In the long-term, COVID-19 will likely have a positive impact on the industry and Oracle’s fast-growth businesses.

“We believe the pandemic has actually focused customers more clearly on the need for the modern technologies which are uniquely at the core of Oracle’s offerings,” she said.

Later in the earnings call, Oracle Executive Chairman and CTO Larry Ellison told investors that “we don’t care much about” those businesses in decline—it doesn’t matter to Oracle that it’s selling fewer SPARC servers than it did when it first bought Sun Microsystems.

That’s because those businesses on the rise, like its Fusion HCM and ERP cloud-based software, which grew by 27 percent and 32 percent respectively, the OCI Gen2 cloud, and the Oracle autonomous database offer much higher margins, he told investors.

“Our profitable businesses are getting bigger, while our less profitable businesses are getting smaller,” Ellison said.

What’s going on “is a fundamental mixed shift” which explains why in recent years Oracle has maintained a strong bottom line, even when the top line declined, he said.

Ellison hailed new relationships struck in the quarter with Zoom and 8x8 as “great wins” that happened because those business communications providers saw the benefits in price and performance of hosting their video-conferencing platforms on Oracle Cloud Infrastructure.

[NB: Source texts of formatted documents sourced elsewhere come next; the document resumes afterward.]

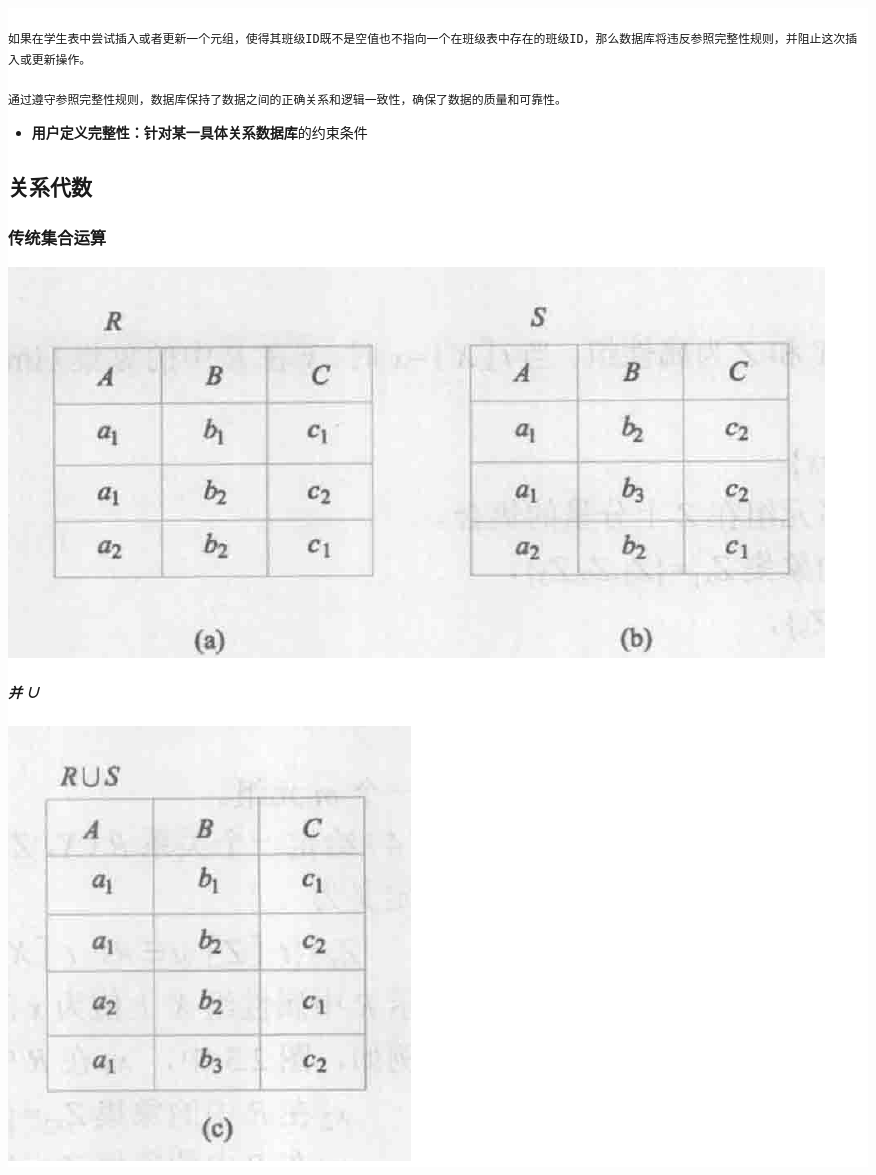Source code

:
   ```

  如果在学生表中尝试插入或者更新一个元组，使得其班级ID既不是空值也不指向一个在班级表中存在的班级ID，那么数据库将违反参照完整性规则，并阻止这次插入或更新操作。

  通过遵守参照完整性规则，数据库保持了数据之间的正确关系和逻辑一致性，确保了数据的质量和可靠性。
  ```
- **用户定义完整性：**针对某一**具体关系数据库**的约束条件

## 关系代数

### 传统集合运算

![1715006591280](image/note/1715006591280.png)

##### 并 ∪

![1715006601214](image/note/1715006601214.png)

Zoom now moves more than 8 petabytes each day through the OCI network. And 8x8 at first only did a partial migration from AWS to OCI, but once the company saw the benefits of hosting on Oracle, “that sealed the deal” and it moved its remaining services, Ellison said.

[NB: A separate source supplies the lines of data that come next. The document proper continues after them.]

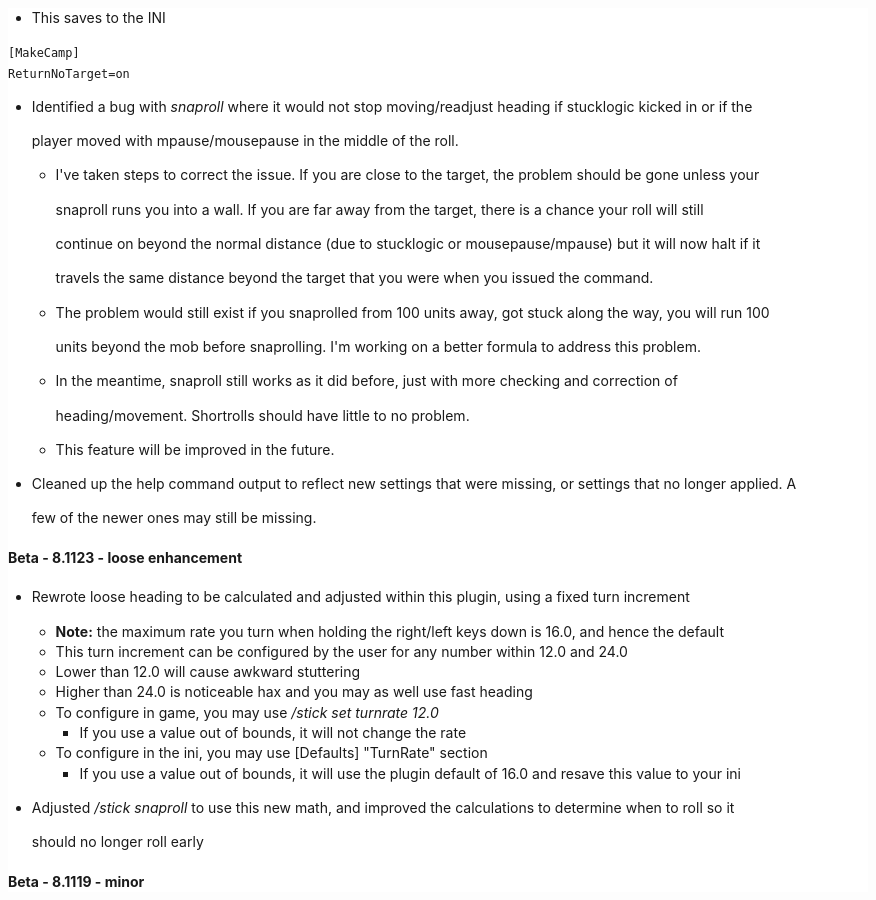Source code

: * This saves to the INI

```text
[MakeCamp]
ReturnNoTarget=on
```

* Identified a bug with _snaproll_ where it would not stop moving/readjust heading if stucklogic kicked in or if the

  player moved with mpause/mousepause in the middle of the roll.

  * I've taken steps to correct the issue. If you are close to the target, the problem should be gone unless your

    snaproll runs you into a wall. If you are far away from the target, there is a chance your roll will still

    continue on beyond the normal distance \(due to stucklogic or mousepause/mpause\) but it will now halt if it

    travels the same distance beyond the target that you were when you issued the command.

  * The problem would still exist if you snaprolled from 100 units away, got stuck along the way, you will run 100

    units beyond the mob before snaprolling. I'm working on a better formula to address this problem.

  * In the meantime, snaproll still works as it did before, just with more checking and correction of

    heading/movement. Shortrolls should have little to no problem.

  * This feature will be improved in the future.

* Cleaned up the help command output to reflect new settings that were missing, or settings that no longer applied. A

  few of the newer ones may still be missing.

#### Beta - 8.1123 - loose enhancement

* Rewrote loose heading to be calculated and adjusted within this plugin, using a fixed turn increment
  * **Note:** the maximum rate you turn when holding the right/left keys down is 16.0, and hence the default
  * This turn increment can be configured by the user for any number within 12.0 and 24.0
  * Lower than 12.0 will cause awkward stuttering
  * Higher than 24.0 is noticeable hax and you may as well use fast heading
  * To configure in game, you may use _/stick set turnrate 12.0_
    * If you use a value out of bounds, it will not change the rate
  * To configure in the ini, you may use \[Defaults\] "TurnRate" section
    * If you use a value out of bounds, it will use the plugin default of 16.0 and resave this value to your ini
* Adjusted _/stick snaproll_ to use this new math, and improved the calculations to determine when to roll so it

  should no longer roll early

#### Beta - 8.1119 - minor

Oracle offers the “world’s only second-generation autonomous cloud,” Ellison said. “Autonomy is the defining technology that separates our Gen2 cloud from Amazon’s, Microsoft’s and Google’s generation-one cloud,” he added.

Those “self-driving computer systems” eliminate human labor—and with it human error, he said, adding, “all of the big data losses at Amazon were caused by human error.”

In the fourth quarter, Oracle’s critical cloud services and license support business delivered $6.8 billion in revenue--only a 1 percent upward tick in the high-growth division from the same quarter of the previous year.

But Ellison sees a massive upside going forward.

“We think when people compare our second-generation infrastructure to AWS or Azure or the rest, they’re going to pick our cloud,” Ellison said. “They just have to come look. Once they look, we win.”

And with Oracle making that pitch to hundreds of thousands of its existing database customers, including most of the world’s largest corporations and governments, if he’s right, a massive wave of adoption should follow, Ellison said.

Earnings-per-share of $1.20 slightly beat analyst expectations of $1.15, even as overall and cloud services revenue fell short of predictions.

Those mixed results sent Oracle stock sliding down in after-hours trading. Shares closed Tuesday at $54.59, then fell to a low of $51.85 before slightly recovering.